Après deux mois de rupture, Téhéran et l’Agence internationale de l’énergie atomique (AIEA) ont trouvé mardi au Caire un terrain d’entente pour reprendre leurs échanges. L’accord, signé sous médiation égyptienne, prévoit le retour des inspections et vise à restaurer la confiance, dans un contexte de fortes tensions régionales.
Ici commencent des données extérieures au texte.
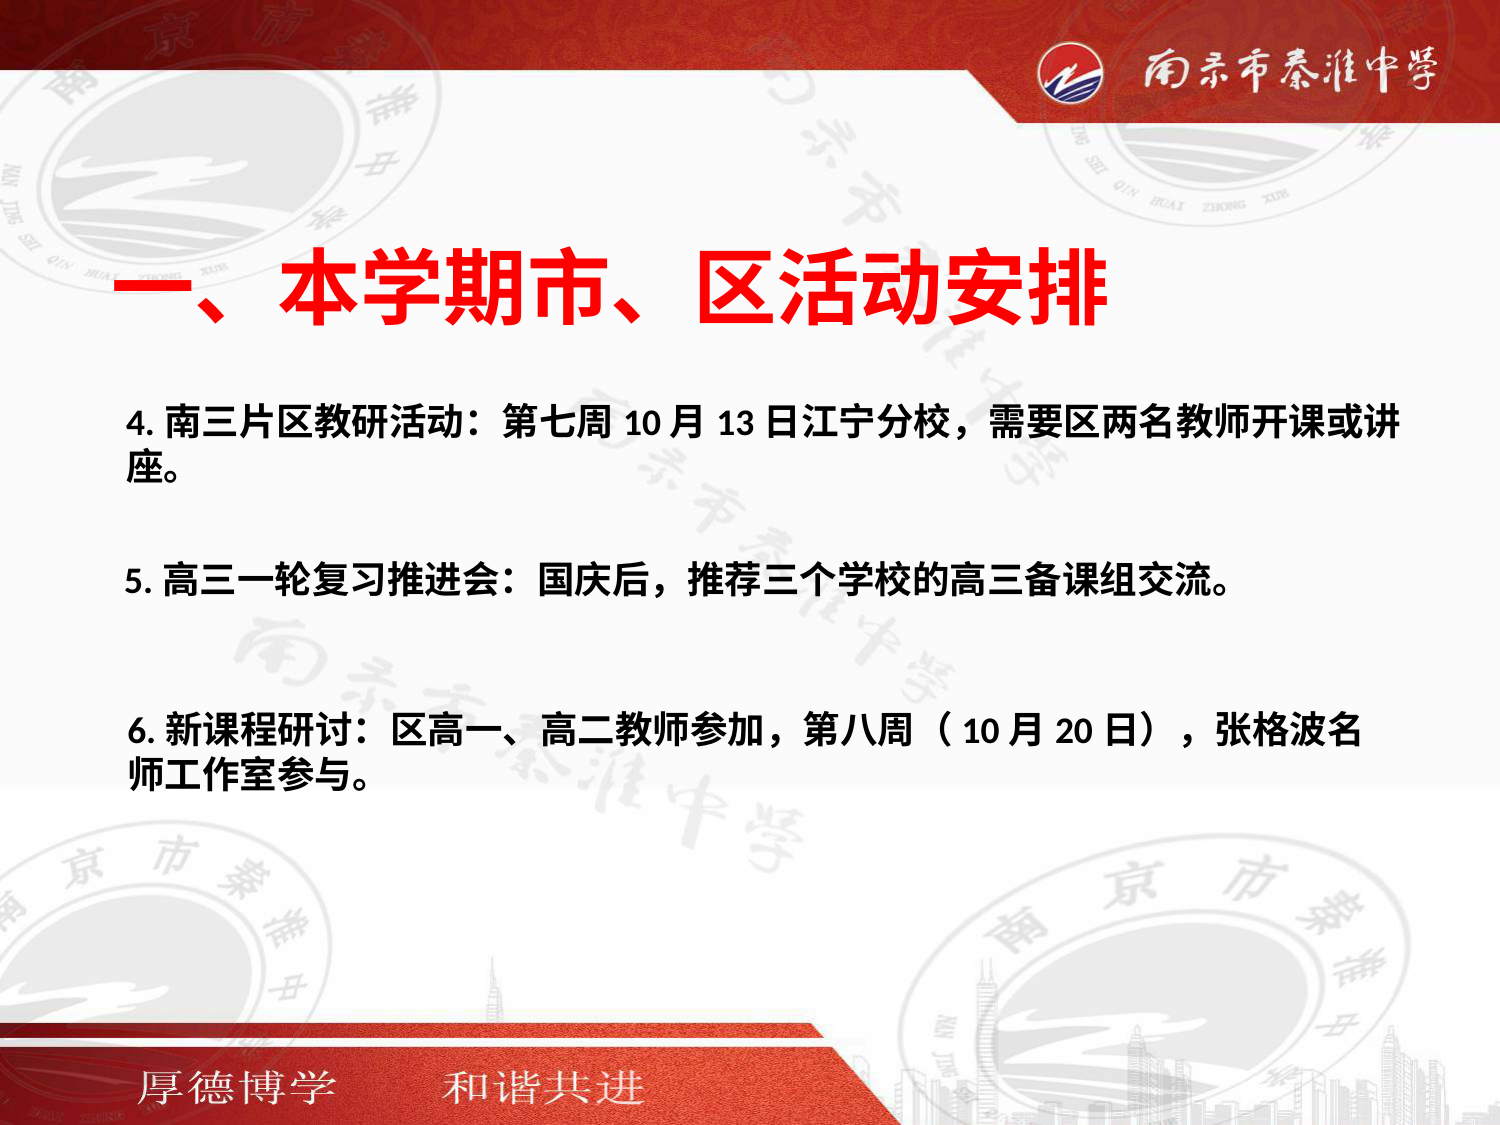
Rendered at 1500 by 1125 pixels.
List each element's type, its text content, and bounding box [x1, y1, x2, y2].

Le ministre iranien des Affaires étrangères, Abbas Araghchi, et le directeur général de l’AIEA, Rafael Grossi, ont paraphé un « nouveau cadre » définissant les modalités pratiques de la reprise des inspections. Suspendues depuis juin par Téhéran, ces interactions avaient été interrompues en signe de protestation contre l’absence de condamnation des frappes israéliennes et américaines visant ses installations nucléaires.
Le texte signé au Caire ouvre la voie au retour des inspecteurs de l’agence et à davantage de transparence sur les activités d’enrichissement d’uranium. « Cet accord reflète les exigences sécuritaires exceptionnelles de l’Iran et les besoins techniques de l’agence », a affirmé la diplomatie iranienne. Pour Grossi, il s’agit d’« un pas important dans la bonne direction », même si plusieurs questions restent en suspens.
Le rôle de médiateur de l’Égypte a été central. Le chef de la diplomatie, Badr Abdelatty, a salué « un message d’espoir adressé à la communauté internationale » et a insisté sur la nécessité de solutions « diplomatiques, loin de la logique de l’arrogance et de la force ». Le président Abdel Fattah Al-Sissi a reçu les deux responsables dans la soirée, marquant le soutien du Caire à ce processus.
Cet accord intervient alors que la France, la Grande-Bretagne et l’Allemagne ont déclenché fin août le mécanisme de « snapback », qui pourrait rétablir les sanctions de l’ONU si l’Iran est jugé en violation de ses engagements pris en 2015 dans le cadre du JCPOA. Celui-ci, conclu entre Téhéran, les E3, les États-Unis, la Russie et la Chine, avait permis la levée de sanctions économiques en échange d’un contrôle strict du programme nucléaire, mais s’est fragilisé après le retrait américain décidé par Donald Trump en 2018.
Pour Téhéran, l’accord du Caire est un signal d’ouverture, mais Abbas Araghchi a prévenu que toute « action hostile », y compris un retour aux anciennes résolutions du Conseil de sécurité, mettrait fin à la coopération. Dans un Proche-Orient marqué par l’escalade militaire et diplomatique, cet accord reste donc une étape fragile, mais perçue comme une tentative de rétablir un dialogue au bord de la rupture.